Dadurch bestand natürlich die Gefahr, dass die Patrouillen der Luftüberlegenheit zu weit von der Front entfernt wurden, um ukrainische Flugzeuge abzufangen. Nicht ohne Grund stützte sich die russische Luftwaffe in diesem Sommer stark auf ihre 90 oder so Mikoyan MiG-31BM-Abfangjäger für Kampfluftpatrouillen. Die Vympel R-31M-Rakete der MiG-37 kann Ziele in einer Entfernung von bis zu 200 Meilen treffen.

„Die große Reichweite der R-37M in Verbindung mit der sehr hohen Leistung und der großen Einsatzhöhe der MiG-31BM ermöglicht ihr auch eine erhebliche Freiheit, ukrainische Flugzeuge in der Nähe der Front von außerhalb der Reichweite der ukrainischen Verteidigung zu bedrohen“, so die RUSI Mannschaft schrieb.

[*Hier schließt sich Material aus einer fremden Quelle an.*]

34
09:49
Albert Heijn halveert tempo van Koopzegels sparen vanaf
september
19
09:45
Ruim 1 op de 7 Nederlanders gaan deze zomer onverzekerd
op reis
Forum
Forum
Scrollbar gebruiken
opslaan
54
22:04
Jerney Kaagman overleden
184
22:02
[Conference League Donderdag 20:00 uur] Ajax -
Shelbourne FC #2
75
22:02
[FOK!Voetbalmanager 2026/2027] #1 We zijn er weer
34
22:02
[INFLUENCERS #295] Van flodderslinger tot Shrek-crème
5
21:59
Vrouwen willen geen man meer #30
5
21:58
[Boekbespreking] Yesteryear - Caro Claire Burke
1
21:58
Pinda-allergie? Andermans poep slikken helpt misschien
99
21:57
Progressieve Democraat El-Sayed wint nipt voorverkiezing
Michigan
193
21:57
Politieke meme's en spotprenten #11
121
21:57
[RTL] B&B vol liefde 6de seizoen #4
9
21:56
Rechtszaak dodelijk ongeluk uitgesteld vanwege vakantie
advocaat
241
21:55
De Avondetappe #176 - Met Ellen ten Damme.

Es ist bezeichnend, dass von den 60 Starrflüglern die Russen im Krieg verloren haben, nur eine war eine MiG-31 – und sie stürzte versehentlich ab. Aber die R-37M ist nicht narrensicher und nicht jede Rakete trifft. Die MiG-31 bluten die ukrainische Luftwaffe aus, aber – bisher – nicht tödlich.

Die ukrainische Luftwaffe hat seit Februar 51 Starrflügler abgeschrieben. Im Verhältnis dazu sind die Verluste der Ukraine viel höher als die Russlands. Aber die ukrainische Luftwaffe fliegt und kämpft immer noch – sie macht mit Aggression und Kreativität wett, was ihr an Zahlen und Spitzentechnologie fehlt.